Dr Sheldrake says the most common viruses in calves less than one-year-old are parainfluenza three and respiratory syncytial virus.

 

He says: “In slightly older calves, IBR can become more of an issue. There are also several types of bacteria that cause this issue. In fact, it is often the bacteria which has entered the airway following viral damage that we end up treating.

 

“What will commonly happen is the vet will advise a vaccine which will cover the pathogens that are most likely to cause an issue.

 

Problems

 

“If you still get problems, they can test to see if there are any additional vaccines which would be beneficial.”

 

Dr Sheldrake adds that BVD can be a ‘rumbling issue’. He says: “Finding out your status and testing 10 nine- to 18-month-old home-bred cattle is highly recommended.

 

“There is currently some free testing available, so I would advise speaking to your own vet for more information about this.”

 

He also says worms and fluke need to be considered in both cows and calves.

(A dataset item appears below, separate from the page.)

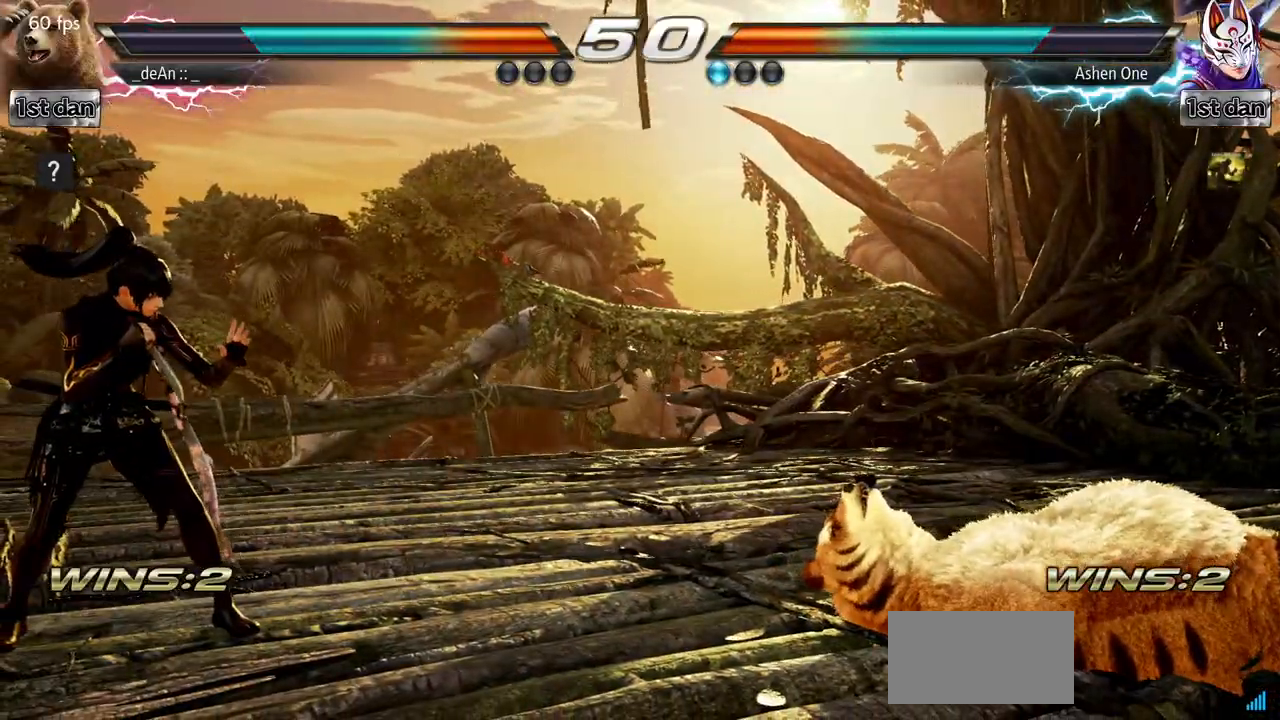
{"buttons": [], "left_stick": "center", "events": []}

He says: “In general, adult cattle should be immune to worms, so should not need treating. But this is not a hard and fast rule. Young cows and heifers might not have the immunity a mature cow, so may benefit from being wormed at housing.

 

“Any thin cows may also benefit from a worm dose, particularly when heifers had their first calf at two years old.”

 

Dr Sheldrake says adverse conditions, such as limited grass, bad weather or low trace elements, can make a worm burden more likely, and generally calves will want worming at housing.

 

He says fluke is a lot more farmspecific and there are several ways to diagnose it.

 

Dr Sheldrake says: “In some areas, there will be farms that just do not have an issue so can avoid treatment.

 

“Broadly speaking, there are two main treatment options: a triclabendazole drench two weeks after housing; or an injection that only kills late immature/adult fluke. Therefore, they cannot be given until six to nine weeks after housing, depending on the product.

 

“With increasing resistance to triclabendazole, my preference is to use the injection most years. Then save the drench for situations when the cows are housed really late, such as after Christmas.”